- [Description of the task]
Line by line, reproduce the material below exactly.
»»
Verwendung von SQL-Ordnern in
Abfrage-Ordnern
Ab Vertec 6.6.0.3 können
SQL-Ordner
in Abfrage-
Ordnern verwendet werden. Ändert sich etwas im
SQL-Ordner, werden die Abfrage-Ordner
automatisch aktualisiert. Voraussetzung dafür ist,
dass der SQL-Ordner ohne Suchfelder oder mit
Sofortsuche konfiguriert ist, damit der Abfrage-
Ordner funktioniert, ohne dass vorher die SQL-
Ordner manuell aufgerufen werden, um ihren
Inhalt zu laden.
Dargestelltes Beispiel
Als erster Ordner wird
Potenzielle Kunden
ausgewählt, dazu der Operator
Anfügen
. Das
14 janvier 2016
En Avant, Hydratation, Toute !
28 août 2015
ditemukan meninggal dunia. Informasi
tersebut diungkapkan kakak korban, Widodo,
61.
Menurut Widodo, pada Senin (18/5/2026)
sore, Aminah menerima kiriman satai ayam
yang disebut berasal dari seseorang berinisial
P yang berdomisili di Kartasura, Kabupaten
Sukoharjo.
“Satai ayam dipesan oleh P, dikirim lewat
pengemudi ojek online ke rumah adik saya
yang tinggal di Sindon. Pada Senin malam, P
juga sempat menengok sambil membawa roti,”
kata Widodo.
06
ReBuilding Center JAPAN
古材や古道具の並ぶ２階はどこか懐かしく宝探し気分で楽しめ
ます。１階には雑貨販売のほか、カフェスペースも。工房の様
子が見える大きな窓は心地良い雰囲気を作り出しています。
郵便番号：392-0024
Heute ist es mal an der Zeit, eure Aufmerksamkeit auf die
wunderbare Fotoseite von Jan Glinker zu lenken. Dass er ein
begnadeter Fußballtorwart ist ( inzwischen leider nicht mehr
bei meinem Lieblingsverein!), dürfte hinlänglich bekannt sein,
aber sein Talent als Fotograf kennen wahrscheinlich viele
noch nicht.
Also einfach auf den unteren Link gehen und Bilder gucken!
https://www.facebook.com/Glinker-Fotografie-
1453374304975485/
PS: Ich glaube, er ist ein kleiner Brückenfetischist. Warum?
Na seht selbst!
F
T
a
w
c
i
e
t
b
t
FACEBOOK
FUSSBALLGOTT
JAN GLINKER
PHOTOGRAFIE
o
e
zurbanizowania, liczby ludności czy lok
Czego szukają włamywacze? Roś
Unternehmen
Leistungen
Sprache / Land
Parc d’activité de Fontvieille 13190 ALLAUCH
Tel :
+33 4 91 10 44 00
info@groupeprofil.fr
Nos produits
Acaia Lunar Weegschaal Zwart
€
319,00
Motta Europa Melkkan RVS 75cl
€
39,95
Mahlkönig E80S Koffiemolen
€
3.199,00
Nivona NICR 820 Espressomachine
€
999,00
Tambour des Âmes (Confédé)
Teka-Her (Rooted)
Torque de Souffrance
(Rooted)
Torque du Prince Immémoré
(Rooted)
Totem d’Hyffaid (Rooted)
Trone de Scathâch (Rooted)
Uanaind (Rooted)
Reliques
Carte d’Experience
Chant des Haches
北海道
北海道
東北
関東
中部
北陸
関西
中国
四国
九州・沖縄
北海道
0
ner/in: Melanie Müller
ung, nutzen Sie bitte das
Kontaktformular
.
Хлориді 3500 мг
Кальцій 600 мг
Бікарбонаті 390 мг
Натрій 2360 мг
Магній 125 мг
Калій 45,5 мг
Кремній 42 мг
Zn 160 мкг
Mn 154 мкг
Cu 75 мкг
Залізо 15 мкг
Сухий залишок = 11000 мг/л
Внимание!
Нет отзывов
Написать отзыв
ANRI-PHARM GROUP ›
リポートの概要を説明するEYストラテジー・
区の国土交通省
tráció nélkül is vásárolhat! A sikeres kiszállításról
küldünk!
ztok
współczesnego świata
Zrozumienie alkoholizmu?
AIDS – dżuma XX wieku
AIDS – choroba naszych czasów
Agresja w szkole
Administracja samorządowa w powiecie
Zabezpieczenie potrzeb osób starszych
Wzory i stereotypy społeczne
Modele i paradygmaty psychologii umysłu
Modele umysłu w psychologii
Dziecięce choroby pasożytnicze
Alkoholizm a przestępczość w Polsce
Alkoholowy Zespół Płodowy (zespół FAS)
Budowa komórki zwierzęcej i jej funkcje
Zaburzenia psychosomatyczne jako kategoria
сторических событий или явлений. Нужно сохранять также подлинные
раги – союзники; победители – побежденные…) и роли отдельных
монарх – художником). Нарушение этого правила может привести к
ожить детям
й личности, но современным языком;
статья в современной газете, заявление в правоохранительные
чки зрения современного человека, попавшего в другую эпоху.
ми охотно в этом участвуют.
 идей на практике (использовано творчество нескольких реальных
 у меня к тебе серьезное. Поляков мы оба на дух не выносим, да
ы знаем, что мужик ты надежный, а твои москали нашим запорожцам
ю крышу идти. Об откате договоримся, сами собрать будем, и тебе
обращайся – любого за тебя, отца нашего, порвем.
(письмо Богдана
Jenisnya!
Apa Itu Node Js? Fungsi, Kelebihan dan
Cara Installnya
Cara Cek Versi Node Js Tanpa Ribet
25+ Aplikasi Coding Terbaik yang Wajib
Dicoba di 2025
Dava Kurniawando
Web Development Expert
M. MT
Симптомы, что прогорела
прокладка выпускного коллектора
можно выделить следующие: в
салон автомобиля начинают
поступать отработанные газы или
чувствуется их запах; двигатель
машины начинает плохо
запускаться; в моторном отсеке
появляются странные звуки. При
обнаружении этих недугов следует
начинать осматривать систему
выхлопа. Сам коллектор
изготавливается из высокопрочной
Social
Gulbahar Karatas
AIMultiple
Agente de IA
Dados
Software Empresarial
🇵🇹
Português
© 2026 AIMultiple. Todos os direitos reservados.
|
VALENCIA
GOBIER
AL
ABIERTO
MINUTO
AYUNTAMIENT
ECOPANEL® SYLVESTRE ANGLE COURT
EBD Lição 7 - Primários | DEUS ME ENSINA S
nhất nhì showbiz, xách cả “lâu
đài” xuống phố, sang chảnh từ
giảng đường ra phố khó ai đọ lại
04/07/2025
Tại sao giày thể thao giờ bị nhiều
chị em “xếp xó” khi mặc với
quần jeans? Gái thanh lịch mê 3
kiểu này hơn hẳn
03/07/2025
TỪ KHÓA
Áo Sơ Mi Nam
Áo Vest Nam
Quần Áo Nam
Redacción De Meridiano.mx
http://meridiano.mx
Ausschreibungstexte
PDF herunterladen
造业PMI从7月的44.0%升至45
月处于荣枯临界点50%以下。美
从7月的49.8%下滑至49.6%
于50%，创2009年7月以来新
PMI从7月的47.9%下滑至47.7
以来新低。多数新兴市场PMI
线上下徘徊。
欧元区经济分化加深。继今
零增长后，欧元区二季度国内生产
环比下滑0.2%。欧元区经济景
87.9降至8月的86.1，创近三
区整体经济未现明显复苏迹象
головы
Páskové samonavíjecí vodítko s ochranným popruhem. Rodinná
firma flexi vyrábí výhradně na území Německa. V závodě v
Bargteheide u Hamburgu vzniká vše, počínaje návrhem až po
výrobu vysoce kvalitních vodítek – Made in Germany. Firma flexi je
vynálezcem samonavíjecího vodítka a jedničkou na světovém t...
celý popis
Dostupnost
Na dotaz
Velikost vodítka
««
- [Output below]
Verwendung von SQL-Ordnern in
Abfrage-Ordnern
Ab Vertec 6.6.0.3 können
SQL-Ordner
in Abfrage-
Ordnern verwendet werden. Ändert sich etwas im
SQL-Ordner, werden die Abfrage-Ordner
automatisch aktualisiert. Voraussetzung dafür ist,
dass der SQL-Ordner ohne Suchfelder oder mit
Sofortsuche konfiguriert ist, damit der Abfrage-
Ordner funktioniert, ohne dass vorher die SQL-
Ordner manuell aufgerufen werden, um ihren
Inhalt zu laden.
Dargestelltes Beispiel
Als erster Ordner wird
Potenzielle Kunden
ausgewählt, dazu der Operator
Anfügen
. Das
14 janvier 2016
En Avant, Hydratation, Toute !
28 août 2015
ditemukan meninggal dunia. Informasi
tersebut diungkapkan kakak korban, Widodo,
61.
Menurut Widodo, pada Senin (18/5/2026)
sore, Aminah menerima kiriman satai ayam
yang disebut berasal dari seseorang berinisial
P yang berdomisili di Kartasura, Kabupaten
Sukoharjo.
“Satai ayam dipesan oleh P, dikirim lewat
pengemudi ojek online ke rumah adik saya
yang tinggal di Sindon. Pada Senin malam, P
juga sempat menengok sambil membawa roti,”
kata Widodo.
06
ReBuilding Center JAPAN
古材や古道具の並ぶ２階はどこか懐かしく宝探し気分で楽しめ
ます。１階には雑貨販売のほか、カフェスペースも。工房の様
子が見える大きな窓は心地良い雰囲気を作り出しています。
郵便番号：392-0024
Heute ist es mal an der Zeit, eure Aufmerksamkeit auf die
wunderbare Fotoseite von Jan Glinker zu lenken. Dass er ein
begnadeter Fußballtorwart ist ( inzwischen leider nicht mehr
bei meinem Lieblingsverein!), dürfte hinlänglich bekannt sein,
aber sein Talent als Fotograf kennen wahrscheinlich viele
noch nicht.
Also einfach auf den unteren Link gehen und Bilder gucken!
https://www.facebook.com/Glinker-Fotografie-
1453374304975485/
PS: Ich glaube, er ist ein kleiner Brückenfetischist. Warum?
Na seht selbst!
F
T
a
w
c
i
e
t
b
t
FACEBOOK
FUSSBALLGOTT
JAN GLINKER
PHOTOGRAFIE
o
e
zurbanizowania, liczby ludności czy lok
Czego szukają włamywacze? Roś
Unternehmen
Leistungen
Sprache / Land
Parc d’activité de Fontvieille 13190 ALLAUCH
Tel :
+33 4 91 10 44 00
info@groupeprofil.fr
Nos produits
Acaia Lunar Weegschaal Zwart
€
319,00
Motta Europa Melkkan RVS 75cl
€
39,95
Mahlkönig E80S Koffiemolen
€
3.199,00
Nivona NICR 820 Espressomachine
€
999,00
Tambour des Âmes (Confédé)
Teka-Her (Rooted)
Torque de Souffrance
(Rooted)
Torque du Prince Immémoré
(Rooted)
Totem d’Hyffaid (Rooted)
Trone de Scathâch (Rooted)
Uanaind (Rooted)
Reliques
Carte d’Experience
Chant des Haches
北海道
北海道
東北
関東
中部
北陸
関西
中国
四国
九州・沖縄
北海道
0
ner/in: Melanie Müller
ung, nutzen Sie bitte das
Kontaktformular
.
Хлориді 3500 мг
Кальцій 600 мг
Бікарбонаті 390 мг
Натрій 2360 мг
Магній 125 мг
Калій 45,5 мг
Кремній 42 мг
Zn 160 мкг
Mn 154 мкг
Cu 75 мкг
Залізо 15 мкг
Сухий залишок = 11000 мг/л
Внимание!
Нет отзывов
Написать отзыв
ANRI-PHARM GROUP ›
リポートの概要を説明するEYストラテジー・
区の国土交通省
tráció nélkül is vásárolhat! A sikeres kiszállításról
küldünk!
ztok
współczesnego świata
Zrozumienie alkoholizmu?
AIDS – dżuma XX wieku
AIDS – choroba naszych czasów
Agresja w szkole
Administracja samorządowa w powiecie
Zabezpieczenie potrzeb osób starszych
Wzory i stereotypy społeczne
Modele i paradygmaty psychologii umysłu
Modele umysłu w psychologii
Dziecięce choroby pasożytnicze
Alkoholizm a przestępczość w Polsce
Alkoholowy Zespół Płodowy (zespół FAS)
Budowa komórki zwierzęcej i jej funkcje
Zaburzenia psychosomatyczne jako kategoria
сторических событий или явлений. Нужно сохранять также подлинные
раги – союзники; победители – побежденные…) и роли отдельных
монарх – художником). Нарушение этого правила может привести к
ожить детям
й личности, но современным языком;
статья в современной газете, заявление в правоохранительные
чки зрения современного человека, попавшего в другую эпоху.
ми охотно в этом участвуют.
 идей на практике (использовано творчество нескольких реальных
 у меня к тебе серьезное. Поляков мы оба на дух не выносим, да
ы знаем, что мужик ты надежный, а твои москали нашим запорожцам
ю крышу идти. Об откате договоримся, сами собрать будем, и тебе
обращайся – любого за тебя, отца нашего, порвем.
(письмо Богдана
Jenisnya!
Apa Itu Node Js? Fungsi, Kelebihan dan
Cara Installnya
Cara Cek Versi Node Js Tanpa Ribet
25+ Aplikasi Coding Terbaik yang Wajib
Dicoba di 2025
Dava Kurniawando
Web Development Expert
M. MT
Симптомы, что прогорела
прокладка выпускного коллектора
можно выделить следующие: в
салон автомобиля начинают
поступать отработанные газы или
чувствуется их запах; двигатель
машины начинает плохо
запускаться; в моторном отсеке
появляются странные звуки. При
обнаружении этих недугов следует
начинать осматривать систему
выхлопа. Сам коллектор
изготавливается из высокопрочной
Social
Gulbahar Karatas
AIMultiple
Agente de IA
Dados
Software Empresarial
🇵🇹
Português
© 2026 AIMultiple. Todos os direitos reservados.
|
VALENCIA
GOBIER
AL
ABIERTO
MINUTO
AYUNTAMIENT
ECOPANEL® SYLVESTRE ANGLE COURT
EBD Lição 7 - Primários | DEUS ME ENSINA S
nhất nhì showbiz, xách cả “lâu
đài” xuống phố, sang chảnh từ
giảng đường ra phố khó ai đọ lại
04/07/2025
Tại sao giày thể thao giờ bị nhiều
chị em “xếp xó” khi mặc với
quần jeans? Gái thanh lịch mê 3
kiểu này hơn hẳn
03/07/2025
TỪ KHÓA
Áo Sơ Mi Nam
Áo Vest Nam
Quần Áo Nam
Redacción De Meridiano.mx
http://meridiano.mx
Ausschreibungstexte
PDF herunterladen
造业PMI从7月的44.0%升至45
月处于荣枯临界点50%以下。美
从7月的49.8%下滑至49.6%
于50%，创2009年7月以来新
PMI从7月的47.9%下滑至47.7
以来新低。多数新兴市场PMI
线上下徘徊。
欧元区经济分化加深。继今
零增长后，欧元区二季度国内生产
环比下滑0.2%。欧元区经济景
87.9降至8月的86.1，创近三
区整体经济未现明显复苏迹象
головы
Páskové samonavíjecí vodítko s ochranným popruhem. Rodinná
firma flexi vyrábí výhradně na území Německa. V závodě v
Bargteheide u Hamburgu vzniká vše, počínaje návrhem až po
výrobu vysoce kvalitních vodítek – Made in Germany. Firma flexi je
vynálezcem samonavíjecího vodítka a jedničkou na světovém t...
celý popis
Dostupnost
Na dotaz
Velikost vodítka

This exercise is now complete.